Saturday, June 11, 2016
Tracking aging and senescence with proteomics
In this young field there are so many papers that just seem to just revolutionize it. The leaps and bounds you guys are making just seem to appear out of nowhere. Sometimes, though, its nice to read something a little more straight-forward that introduces a couple new things and doesn't make me feel inferior to the authors for not thinking of it first.
(Seriously, though, there was a ton of stuff at ASMS like this. One of the very smartest things I heard at the whole conference was in a casual conversation and a friend mentioned a method they've been using in their core that is so elegant and simple and brilliant that I swear everyone just stood around with their mouths open. Since nothing on earth seems to stop me talking for much time at all, I was the first one to yell "why haven't you published this yet!" I'm giving him a couple days to tell me if they're writing it up before I make all y'all feel really awkward for not coming up with it....unless everybody is doing it and no one has ever thought to publish it cause its that simple. Not every smart thing is published...and that's why conferences are a great idea!)
Back on topic:
This paper is a good example. It isn't a run-around-screaming-scaring-dogs-and-squirrels kind of study, but it is a solid piece of work.
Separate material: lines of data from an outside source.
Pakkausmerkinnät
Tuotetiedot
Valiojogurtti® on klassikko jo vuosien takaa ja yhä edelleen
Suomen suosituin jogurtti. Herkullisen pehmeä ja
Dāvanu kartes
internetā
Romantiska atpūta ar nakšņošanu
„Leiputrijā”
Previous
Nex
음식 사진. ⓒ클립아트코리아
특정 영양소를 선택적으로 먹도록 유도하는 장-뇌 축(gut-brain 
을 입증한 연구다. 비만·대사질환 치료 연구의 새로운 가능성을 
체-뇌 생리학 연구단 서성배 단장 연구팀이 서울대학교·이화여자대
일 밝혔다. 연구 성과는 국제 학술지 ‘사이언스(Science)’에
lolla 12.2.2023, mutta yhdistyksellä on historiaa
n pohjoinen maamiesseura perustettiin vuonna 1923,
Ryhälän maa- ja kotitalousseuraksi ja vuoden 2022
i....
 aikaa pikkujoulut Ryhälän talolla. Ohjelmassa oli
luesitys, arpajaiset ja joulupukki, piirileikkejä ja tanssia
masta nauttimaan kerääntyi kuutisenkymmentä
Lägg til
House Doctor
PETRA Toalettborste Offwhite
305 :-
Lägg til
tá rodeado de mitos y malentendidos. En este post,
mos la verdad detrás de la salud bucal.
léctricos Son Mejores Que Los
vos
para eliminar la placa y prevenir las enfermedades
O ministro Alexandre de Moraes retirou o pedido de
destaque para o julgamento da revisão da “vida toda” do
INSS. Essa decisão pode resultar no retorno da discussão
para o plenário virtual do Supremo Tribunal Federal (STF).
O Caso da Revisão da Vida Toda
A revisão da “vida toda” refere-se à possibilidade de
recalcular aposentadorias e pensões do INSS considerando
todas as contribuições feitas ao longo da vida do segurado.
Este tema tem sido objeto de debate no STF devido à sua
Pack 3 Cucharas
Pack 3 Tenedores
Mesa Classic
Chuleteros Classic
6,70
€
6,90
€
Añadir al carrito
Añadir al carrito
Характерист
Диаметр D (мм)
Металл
It is from Yang Lu and Jingchao Wang et al., and is a look at how kidney tube epithelial cells progress as they age. Not a headline grabber exactly, but I got 2 really interesting points out of it.
The first is that senescent markers seem to be some really high copy number proteins. Seriously, look at that list above. It is even more pronounced in the tables in the paper. When we were gel slicing and running the Finnigan LTQ we saw virtually all of those in every sample. Going down their table it was like --- wow! I know all of these! Conclusion 1: Senescence (aging) markers are "high fliers" in that they're high copy number and/or very amenable to LC-MS analysis.
The second thing I learned about in this study is the Molecular Annotation System (MAS). Which is an older, but unknown-to-me pathway generation system. It isn't the most high-tech system I've ever seen, but it has some nice functions.
This thing above is simple, but might throw a nice new angle in your downstream processing pipeline. It builds networks from your observations and color codes by P-values. Another function is the auto-generation of heat maps based on the data that you feed into it. The input interface seems pretty flexible, and if your collaborator just wants a heatmap -- hey, here is a webinterface to point them toward.
Oh, I guess there is a third thing I learned and get to look forward to as I continue to get older -- the conversion of the epithelial cells in the transfer tubes of my kidneys to mesenchymal cells where they lose flexibility and proper function. Yay!